What makes the equation -5 = 4 – 3x over 4–3x undefined?

Question

GPT-4o mini · Answer

To determine when the equation $-5 = 4 - 3x$ can be considered undefined, we should first note that the expression for $4 - 3x$ is not inherently undefined; rather, an equation becomes undefined when we encounter a situation where division by zero occurs or when a logarithm of a non-positive number is involved. However, in this case, the equation itself does not contain such operations.

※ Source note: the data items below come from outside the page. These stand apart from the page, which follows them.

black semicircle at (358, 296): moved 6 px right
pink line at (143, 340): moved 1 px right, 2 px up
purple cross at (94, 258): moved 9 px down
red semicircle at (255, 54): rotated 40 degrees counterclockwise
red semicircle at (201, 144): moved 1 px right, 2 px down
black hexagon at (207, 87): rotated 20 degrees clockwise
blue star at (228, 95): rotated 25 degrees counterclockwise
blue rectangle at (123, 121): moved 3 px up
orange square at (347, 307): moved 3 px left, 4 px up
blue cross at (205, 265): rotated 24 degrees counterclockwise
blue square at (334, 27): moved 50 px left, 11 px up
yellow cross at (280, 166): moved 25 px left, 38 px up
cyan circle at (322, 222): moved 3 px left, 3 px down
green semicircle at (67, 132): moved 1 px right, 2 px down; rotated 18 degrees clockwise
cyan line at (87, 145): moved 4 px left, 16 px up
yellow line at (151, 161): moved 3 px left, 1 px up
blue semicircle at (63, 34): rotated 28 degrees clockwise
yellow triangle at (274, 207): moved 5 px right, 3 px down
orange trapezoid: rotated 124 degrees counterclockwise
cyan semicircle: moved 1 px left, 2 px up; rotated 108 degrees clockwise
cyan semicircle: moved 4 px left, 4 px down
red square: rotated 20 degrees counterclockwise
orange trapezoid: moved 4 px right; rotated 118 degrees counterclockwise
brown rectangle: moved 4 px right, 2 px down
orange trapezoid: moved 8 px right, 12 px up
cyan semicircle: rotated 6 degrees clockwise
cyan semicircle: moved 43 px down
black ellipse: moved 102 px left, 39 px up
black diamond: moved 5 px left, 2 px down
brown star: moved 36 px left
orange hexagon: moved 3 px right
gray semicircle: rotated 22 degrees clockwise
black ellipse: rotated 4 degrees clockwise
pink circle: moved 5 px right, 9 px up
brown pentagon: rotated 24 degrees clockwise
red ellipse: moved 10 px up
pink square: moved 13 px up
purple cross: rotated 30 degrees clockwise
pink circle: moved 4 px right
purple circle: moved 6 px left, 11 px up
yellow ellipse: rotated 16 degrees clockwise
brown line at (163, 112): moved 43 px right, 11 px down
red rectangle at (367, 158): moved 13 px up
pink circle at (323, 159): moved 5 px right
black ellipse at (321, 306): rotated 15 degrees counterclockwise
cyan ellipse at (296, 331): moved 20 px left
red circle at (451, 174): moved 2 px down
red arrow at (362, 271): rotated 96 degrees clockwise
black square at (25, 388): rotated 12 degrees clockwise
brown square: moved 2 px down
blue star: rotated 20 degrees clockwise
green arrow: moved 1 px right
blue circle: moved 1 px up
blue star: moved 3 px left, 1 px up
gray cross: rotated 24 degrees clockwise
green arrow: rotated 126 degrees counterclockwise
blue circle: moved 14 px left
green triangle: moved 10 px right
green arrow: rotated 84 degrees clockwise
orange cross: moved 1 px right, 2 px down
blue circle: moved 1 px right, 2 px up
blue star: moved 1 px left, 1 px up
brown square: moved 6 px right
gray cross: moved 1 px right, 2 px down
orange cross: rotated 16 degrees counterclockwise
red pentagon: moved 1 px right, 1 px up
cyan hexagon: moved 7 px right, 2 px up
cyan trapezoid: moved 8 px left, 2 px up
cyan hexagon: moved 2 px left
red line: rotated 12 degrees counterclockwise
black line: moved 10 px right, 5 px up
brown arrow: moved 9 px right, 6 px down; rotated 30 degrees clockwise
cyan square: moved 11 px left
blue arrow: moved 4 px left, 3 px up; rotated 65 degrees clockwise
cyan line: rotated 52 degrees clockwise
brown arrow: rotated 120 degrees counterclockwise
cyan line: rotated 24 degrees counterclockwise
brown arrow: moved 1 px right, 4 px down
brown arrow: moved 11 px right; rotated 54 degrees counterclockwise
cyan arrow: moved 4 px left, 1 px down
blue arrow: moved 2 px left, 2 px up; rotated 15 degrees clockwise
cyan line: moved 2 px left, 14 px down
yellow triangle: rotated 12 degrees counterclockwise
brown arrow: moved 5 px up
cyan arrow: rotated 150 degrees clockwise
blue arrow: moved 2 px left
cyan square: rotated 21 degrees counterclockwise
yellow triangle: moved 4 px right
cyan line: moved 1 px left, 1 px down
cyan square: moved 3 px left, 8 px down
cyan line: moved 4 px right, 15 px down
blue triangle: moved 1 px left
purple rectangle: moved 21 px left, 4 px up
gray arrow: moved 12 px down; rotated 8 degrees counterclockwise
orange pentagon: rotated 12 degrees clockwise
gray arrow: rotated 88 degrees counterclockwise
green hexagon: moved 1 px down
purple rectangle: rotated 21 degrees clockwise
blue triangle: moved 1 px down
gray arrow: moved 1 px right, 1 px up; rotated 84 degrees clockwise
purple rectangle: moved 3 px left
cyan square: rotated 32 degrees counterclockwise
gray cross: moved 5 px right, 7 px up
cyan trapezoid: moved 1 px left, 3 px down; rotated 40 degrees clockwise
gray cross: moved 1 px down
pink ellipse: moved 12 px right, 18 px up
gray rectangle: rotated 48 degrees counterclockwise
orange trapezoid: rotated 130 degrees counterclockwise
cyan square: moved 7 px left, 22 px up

Let's analyze the equation: $$ -5 = 4 - 3x $$ To solve for $x$, we can rearrange the equation: 1. Subtract 4 from both sides: $$ -5 - 4 = -3x $$ This simplifies to: $$ -9 = -3x $$ 2. Divide both sides by -3: $$ x = \frac{9}{3} $$ This gives: $$ x = 3 $$ Now, there is nothing about $x = 3$ that is undefined. However, if we had more complex expressions involving division, such as $ \frac{1}{4 - 3x} $, we would want to investigate when that expression might be undefined. In that case, we would determine when $4 - 3x = 0$: $$ 4 - 3x = 0 \implies 3x = 4 \implies x = \frac{4}{3} $$ At $x = \frac{4}{3}$, the expression would be undefined due to division by zero. In summary, the original equation $-5 = 4 - 3x$ does not become undefined at any point. It only leads to $x = 3$. If we had an operation such as division by $4 - 3x$ in a larger expression, we would check when $4 - 3x$ equals zero; that would be the situation to consider for undefined behavior.